(Working data)

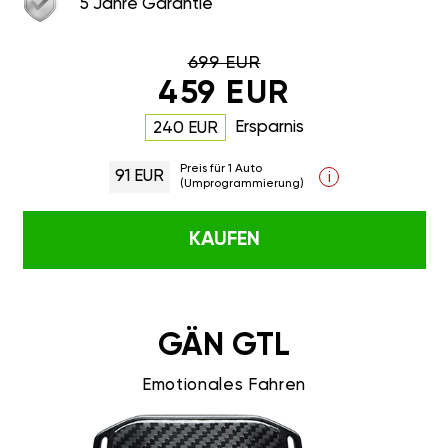
5 Jahre Garantie
699 EUR
459 EUR
Ersparnis
240 EUR
Preis für 1 Auto
91 EUR
i
(Umprogrammierung)
KAUFEN
GÄN GTL
Emotionales Fahren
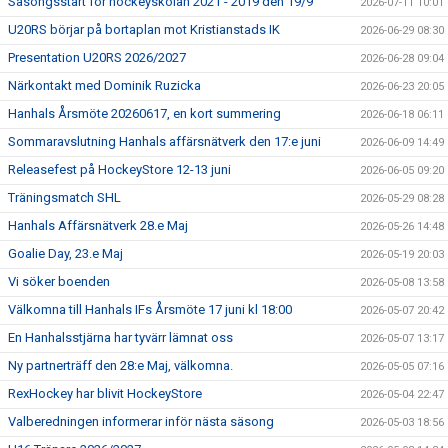
Säsongsstart för hockeyskolan 2021 - 2019 den 19/9
2026-07-11 10:01
U20RS börjar på bortaplan mot Kristianstads IK
2026-06-29 08:30
Presentation U20RS 2026/2027
2026-06-28 09:04
Närkontakt med Dominik Ruzicka
2026-06-23 20:05
Hanhals Årsmöte 20260617, en kort summering
2026-06-18 06:11
Sommaravslutning Hanhals affärsnätverk den 17:e juni
2026-06-09 14:49
Releasefest på HockeyStore 12-13 juni
2026-06-05 09:20
Träningsmatch SHL
2026-05-29 08:28
Hanhals Affärsnätverk 28.e Maj
2026-05-26 14:48
Goalie Day, 23.e Maj
2026-05-19 20:03
Vi söker boenden
2026-05-08 13:58
Välkomna till Hanhals IFs Årsmöte 17 juni kl 18:00
2026-05-07 20:42
En Hanhalsstjärna har tyvärr lämnat oss
2026-05-07 13:17
Ny partnerträff den 28:e Maj, välkomna.
2026-05-05 07:16
RexHockey har blivit HockeyStore
2026-05-04 22:47
Valberedningen informerar inför nästa säsong
2026-05-03 18:56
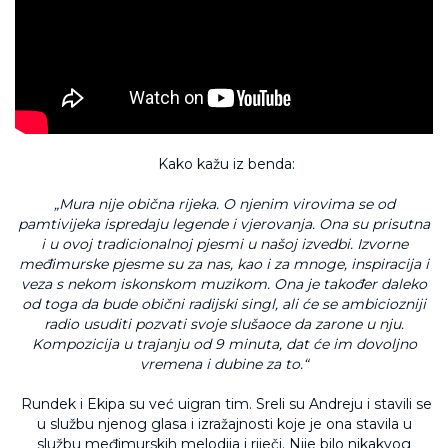
Kako kažu iz benda:
„Mura nije obična rijeka. O njenim virovima se od
pamtivijeka ispredaju legende i vjerovanja. Ona su prisutna
i u ovoj tradicionalnoj pjesmi u našoj izvedbi. Izvorne
međimurske pjesme su za nas, kao i za mnoge, inspiracija i
veza s nekom iskonskom muzikom. Ona je također daleko
od toga da bude obični radijski singl, ali će se ambiciozniji
radio usuditi pozvati svoje slušaoce da zarone u nju.
Kompozicija u trajanju od 9 minuta, dat će im dovoljno
vremena i dubine za to.“
Rundek i Ekipa su već uigran tim. Sreli su Andreju i stavili se
u službu njenog glasa i izražajnosti koje je ona stavila u
službu međimurskih melodija i riječi. Nije bilo nikakvog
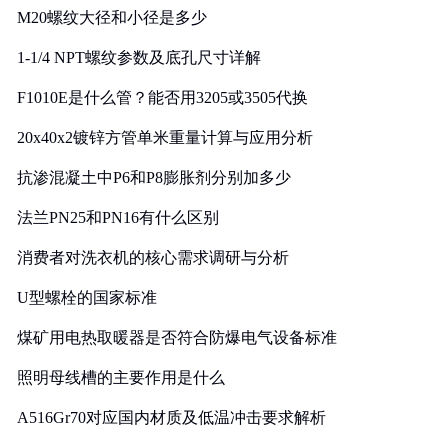
M20螺纹大径和小径是多少
1-1/4 NPT螺纹参数及底孔尺寸详解
F1010E是什么管？能否用3205或3505代换
20x40x2镀锌方管单米重量计算与应用分析
抗渗混凝土中P6和P8膨胀剂分别加多少
法兰PN25和PN16有什么区别
消费者对洗衣机的核心需求调研与分析
U型螺栓的国家标准
煤矿用电热取暖器是否符合防爆电气设备标准
照明母线槽的主要作用是什么
A516Gr70对应国内材质及低温冲击要求解析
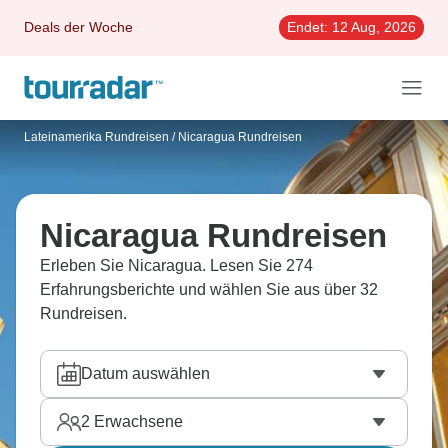
Deals der Woche
Endet:
12 Aug, 2026
Lateinamerika Rundreisen
/
Nicaragua Rundreisen
Nicaragua Rundreisen
Erleben Sie Nicaragua. Lesen Sie 274
Erfahrungsberichte und wählen Sie aus über 32
Rundreisen.
Datum auswählen
2
Erwachsene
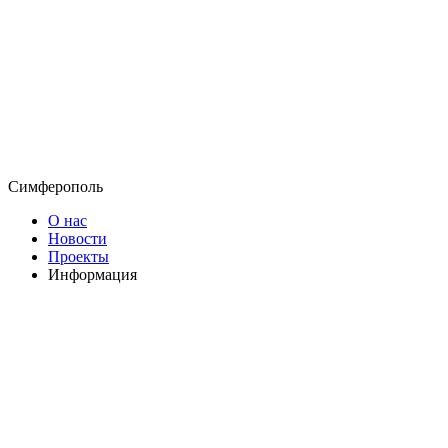
Симферополь
О нас
Новости
Проекты
Информация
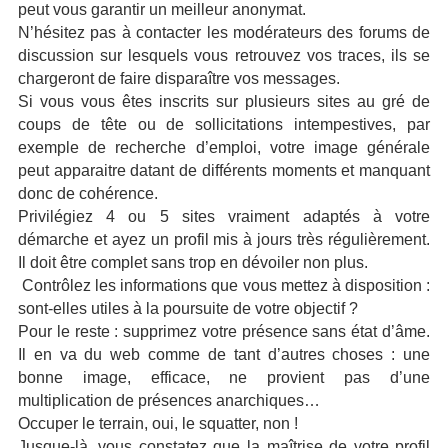
peut vous garantir un meilleur anonymat.
N’hésitez pas à contacter les modérateurs des forums de
discussion sur lesquels vous retrouvez vos traces, ils se
chargeront de faire disparaître vos messages.
Si vous vous êtes inscrits sur plusieurs sites au gré de
coups de tête ou de sollicitations intempestives, par
exemple de recherche d’emploi, votre image générale
peut apparaitre datant de différents moments et manquant
donc de cohérence.
Privilégiez 4 ou 5 sites vraiment adaptés à votre
démarche et ayez un profil mis à jours très régulièrement.
Il doit être complet sans trop en dévoiler non plus.
Contrôlez les informations que vous mettez à disposition :
sont-elles utiles à la poursuite de votre objectif ?
Pour le reste : supprimez votre présence sans état d’âme.
Il en va du web comme de tant d’autres choses : une
bonne image, efficace, ne provient pas d’une
multiplication de présences anarchiques…
Occuper le terrain, oui, le squatter, non !
Jusque-là, vous constatez que la maîtrise de votre profil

(End Working data)

> **Goal of the exercise**: Please rewrite all the records above with "HockeyStore" replaced by "HockeyShop" and everything else unchanged, leaving out the pictures.

> **Answer to the exercise**:
5 Jahre Garantie
699 EUR
459 EUR
Ersparnis
240 EUR
Preis für 1 Auto
91 EUR
i
(Umprogrammierung)
KAUFEN
GÄN GTL
Emotionales Fahren
Säsongsstart för hockeyskolan 2021 - 2019 den 19/9
2026-07-11 10:01
U20RS börjar på bortaplan mot Kristianstads IK
2026-06-29 08:30
Presentation U20RS 2026/2027
2026-06-28 09:04
Närkontakt med Dominik Ruzicka
2026-06-23 20:05
Hanhals Årsmöte 20260617, en kort summering
2026-06-18 06:11
Sommaravslutning Hanhals affärsnätverk den 17:e juni
2026-06-09 14:49
Releasefest på HockeyShop 12-13 juni
2026-06-05 09:20
Träningsmatch SHL
2026-05-29 08:28
Hanhals Affärsnätverk 28.e Maj
2026-05-26 14:48
Goalie Day, 23.e Maj
2026-05-19 20:03
Vi söker boenden
2026-05-08 13:58
Välkomna till Hanhals IFs Årsmöte 17 juni kl 18:00
2026-05-07 20:42
En Hanhalsstjärna har tyvärr lämnat oss
2026-05-07 13:17
Ny partnerträff den 28:e Maj, välkomna.
2026-05-05 07:16
RexHockey har blivit HockeyShop
2026-05-04 22:47
Valberedningen informerar inför nästa säsong
2026-05-03 18:56
Kako kažu iz benda:
„Mura nije obična rijeka. O njenim virovima se od
pamtivijeka ispredaju legende i vjerovanja. Ona su prisutna
i u ovoj tradicionalnoj pjesmi u našoj izvedbi. Izvorne
međimurske pjesme su za nas, kao i za mnoge, inspiracija i
veza s nekom iskonskom muzikom. Ona je također daleko
od toga da bude obični radijski singl, ali će se ambiciozniji
radio usuditi pozvati svoje slušaoce da zarone u nju.
Kompozicija u trajanju od 9 minuta, dat će im dovoljno
vremena i dubine za to.“
Rundek i Ekipa su već uigran tim. Sreli su Andreju i stavili se
u službu njenog glasa i izražajnosti koje je ona stavila u
službu međimurskih melodija i riječi. Nije bilo nikakvog
M20螺纹大径和小径是多少
1-1/4 NPT螺纹参数及底孔尺寸详解
F1010E是什么管？能否用3205或3505代换
20x40x2镀锌方管单米重量计算与应用分析
抗渗混凝土中P6和P8膨胀剂分别加多少
法兰PN25和PN16有什么区别
消费者对洗衣机的核心需求调研与分析
U型螺栓的国家标准
煤矿用电热取暖器是否符合防爆电气设备标准
照明母线槽的主要作用是什么
A516Gr70对应国内材质及低温冲击要求解析
Deals der Woche
Endet:
12 Aug, 2026
Lateinamerika Rundreisen
/
Nicaragua Rundreisen
Nicaragua Rundreisen
Erleben Sie Nicaragua. Lesen Sie 274
Erfahrungsberichte und wählen Sie aus über 32
Rundreisen.
Datum auswählen
2
Erwachsene
Симферополь
О нас
Новости
Проекты
Информация
peut vous garantir un meilleur anonymat.
N’hésitez pas à contacter les modérateurs des forums de
discussion sur lesquels vous retrouvez vos traces, ils se
chargeront de faire disparaître vos messages.
Si vous vous êtes inscrits sur plusieurs sites au gré de
coups de tête ou de sollicitations intempestives, par
exemple de recherche d’emploi, votre image générale
peut apparaitre datant de différents moments et manquant
donc de cohérence.
Privilégiez 4 ou 5 sites vraiment adaptés à votre
démarche et ayez un profil mis à jours très régulièrement.
Il doit être complet sans trop en dévoiler non plus.
Contrôlez les informations que vous mettez à disposition :
sont-elles utiles à la poursuite de votre objectif ?
Pour le reste : supprimez votre présence sans état d’âme.
Il en va du web comme de tant d’autres choses : une
bonne image, efficace, ne provient pas d’une
multiplication de présences anarchiques…
Occuper le terrain, oui, le squatter, non !
Jusque-là, vous constatez que la maîtrise de votre profil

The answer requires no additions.